Counsel for the respondent submitted that in the present circumstances it could fairly be said that the applicant had already "exhausted the Court's hopes for his … reform". Up to a point, this is true. He is a confirmed recidivist and an habitual offender but, as they say, "hope springs eternal" and it is just possible that confirmation of the applicant's three year gaol sentence will jolt him into forswearing his deviant and anti-social conduct. I have not left out of account the fact that the six year disqualification previously imposed upon the applicant will be of little, if any, deterrent value whilst he is actually serving a sentence of imprisonment and it would therefore be inappropriate to regard him as an individual who is realistically deprived of the opportunity to drive lawfully for the whole of the period of fourteen years.

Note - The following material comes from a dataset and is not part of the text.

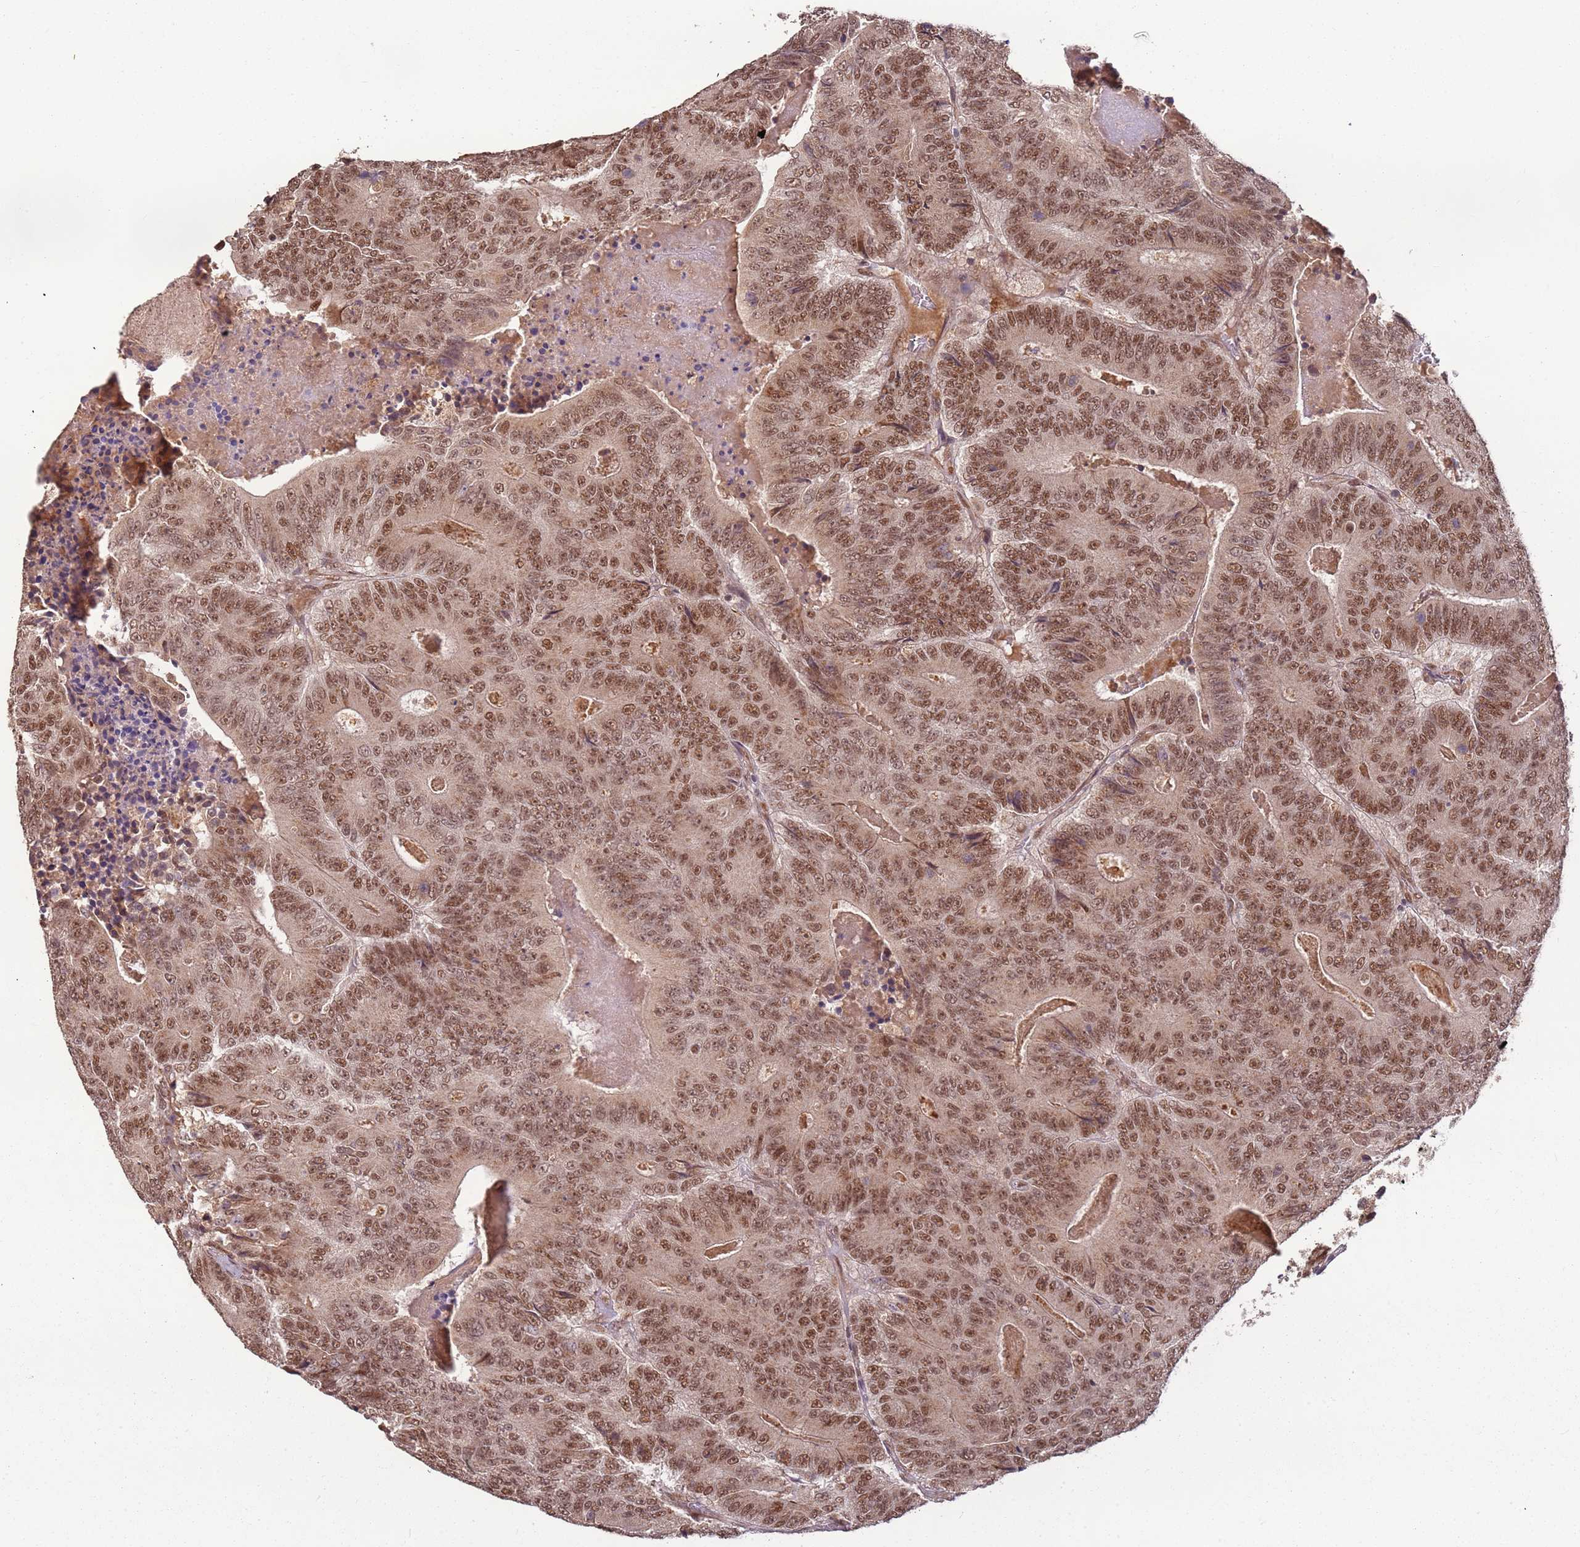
{"staining": {"intensity": "moderate", "quantity": ">75%", "location": "nuclear"}, "tissue": "colorectal cancer", "cell_type": "Tumor cells", "image_type": "cancer", "snomed": [{"axis": "morphology", "description": "Adenocarcinoma, NOS"}, {"axis": "topography", "description": "Colon"}], "caption": "About >75% of tumor cells in human adenocarcinoma (colorectal) demonstrate moderate nuclear protein staining as visualized by brown immunohistochemical staining.", "gene": "POLR3H", "patient": {"sex": "male", "age": 83}}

Nonetheless, I think an eight year disqualification on top of the six already in operation is too much, and is thus manifestly excessive. In my opinion, the eight year disqualification should be confirmed but it should run from the date upon which the applicant is released from gaol in respect of the present offences. Thus, in part at least, it will run concurrently with the pre-existing six year term.
To this extent, the notice to review will be granted and the sentence appealed against will be varied accordingly.